Friday, 6 March 2015

New Risk Management Dept. to oversee EPF fund management

A new risk management unit has been set up by the Central Bank to outline proper rules and regulations that would ensure risks are minimized in the process of managing the Employees’Provident Fund (EPF).The unit has been established on the instructions of Central Bank Governor, Arjuna Mahendran in a bid to avoid explicit conflict of interest, when the EPF invests in banks’ shares, which are regulated by the Central Bank. 

“One way of addressing this issue (conflict of interest)in managing debt or the EPF is establishing rules and ways of conducting business that would ensure risk in its broader sense is managed effectively. 

I have recently opened up a new department in the bank – Department of Risk Management,” Mahendran said.Speaking at the Sri Lanka Legal Summit held yesterday at the Cinnamon Grand hotel Colombo, he further said the Central Bank is currently working with institutions in the United States and other developed countries on knowledge transfers to enhance risk management functions of the bank. 

The newly appointed Governor is of the belief that such a system will enable the Central Bank to alleviate some of the issues and allegations of mismanagement and conflicts of interest surrounding the bank, in managing the country’s single largest pension fund, particularly due to its controversial investments in certain listed shares. 

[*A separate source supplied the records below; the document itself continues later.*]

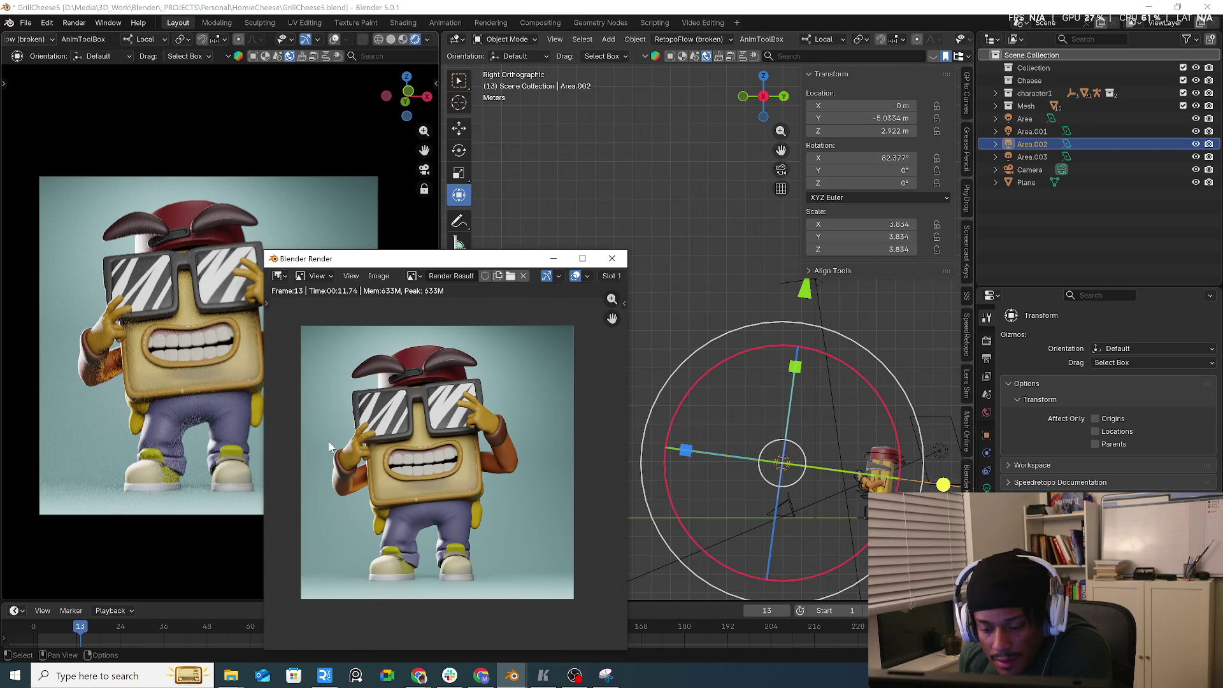
{"action": "scroll", "coordinate": [411, 482], "scroll_direction": "up", "scroll_amount": 1}
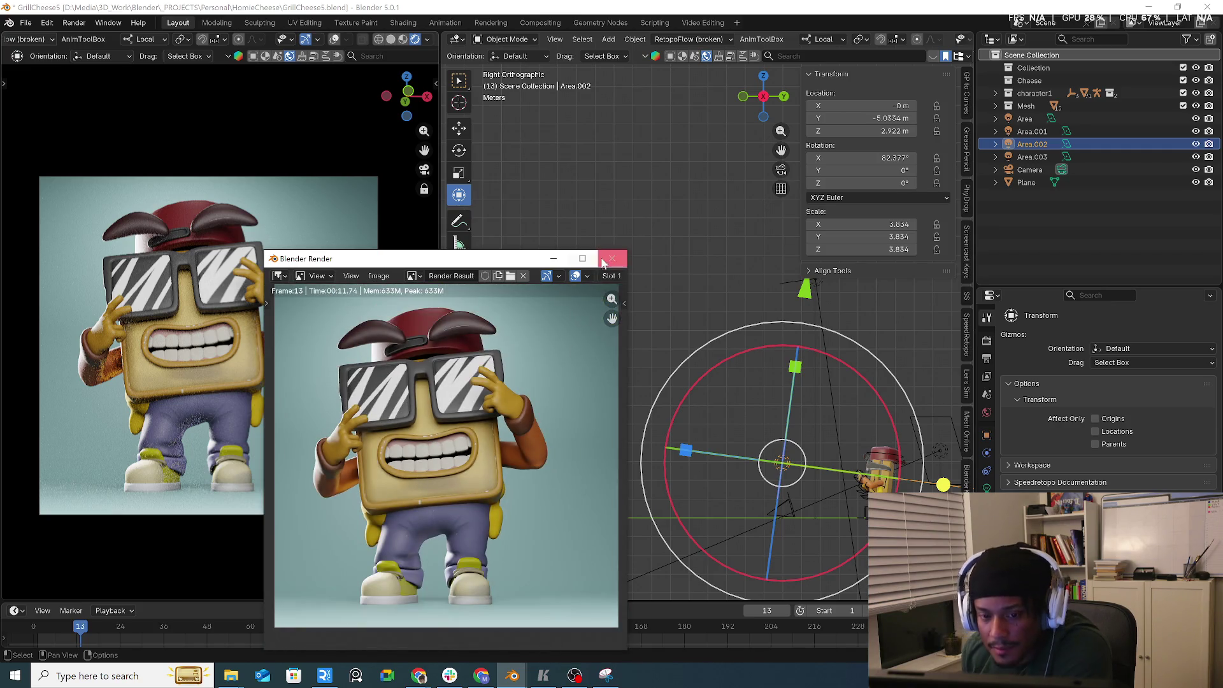
{"action": "key", "text": "Escape"}
{"action": "left_click_drag", "start_coordinate": [444, 335], "coordinate": [576, 346]}
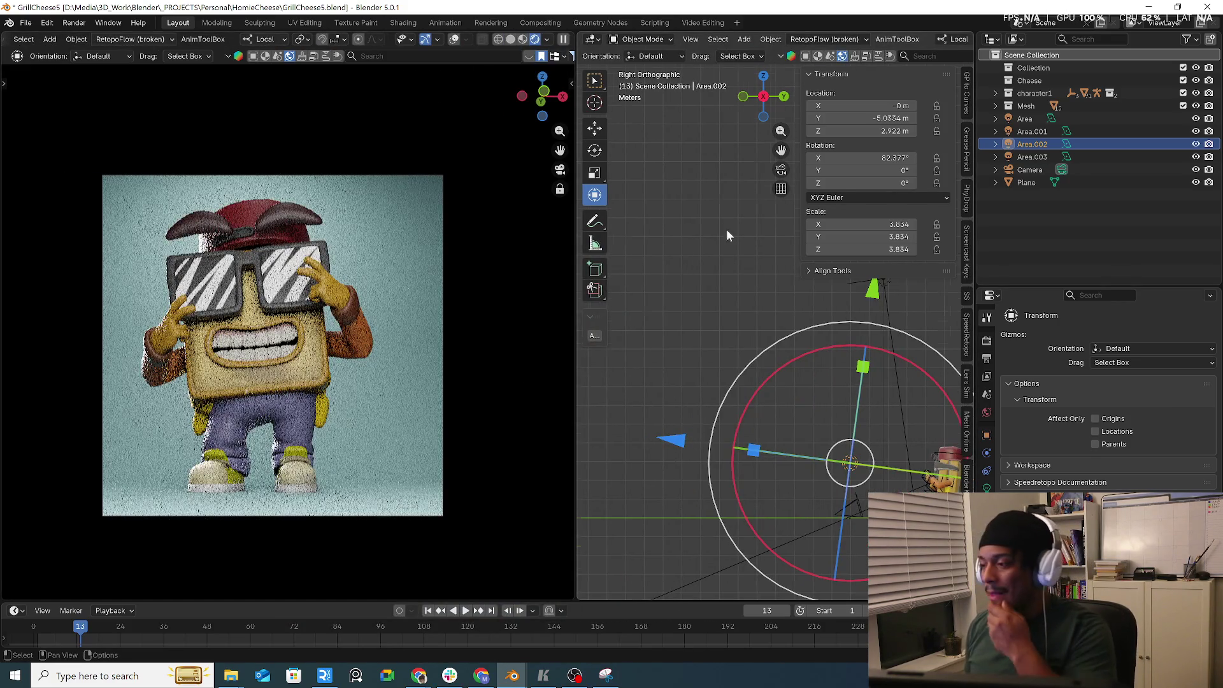
- Select the camera and snap the 3D cursor to it with Cursor to Selected
{"action": "mouse_move", "coordinate": [726, 228]}
{"action": "middle_mouse_down"}
{"action": "mouse_move", "coordinate": [714, 377]}
{"action": "mouse_move", "coordinate": [724, 402]}
{"action": "middle_mouse_up"}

According to Mahendran, the new unit will not just oversee the EPF but will also apply its expertise to all other agency functions such as public debt management and fiscal advisory role to the government, official depository and financial advisor and administration of Exchange Control Act. 

The observation made by Central Bank Governor yesterday on the future course of action on EPF is however in contradiction with what he said a month ago. “I wouldn’t want to jump the gun and divest these (shares of listed banks) immediately, though it is desirable, because we have to have more liquidity in public markets for these bank shares, and indeed all the other shares which have been acquired by the government through the EPF in the last few years,” Mahendran told a post-budget seminar organized by Ceylon Chamber of Commerce. 

Under the previous regime, the Central Bank had been accumulating shares of banks and other nonbank finance institutions (and other listed entities) through the EPF— up to the single shareholder limit of 10 percent in certain cases, and appointed directors to their boards, virtually nationalizing private sector banks in the country in order to fund state projects, if otherwise would not get funded.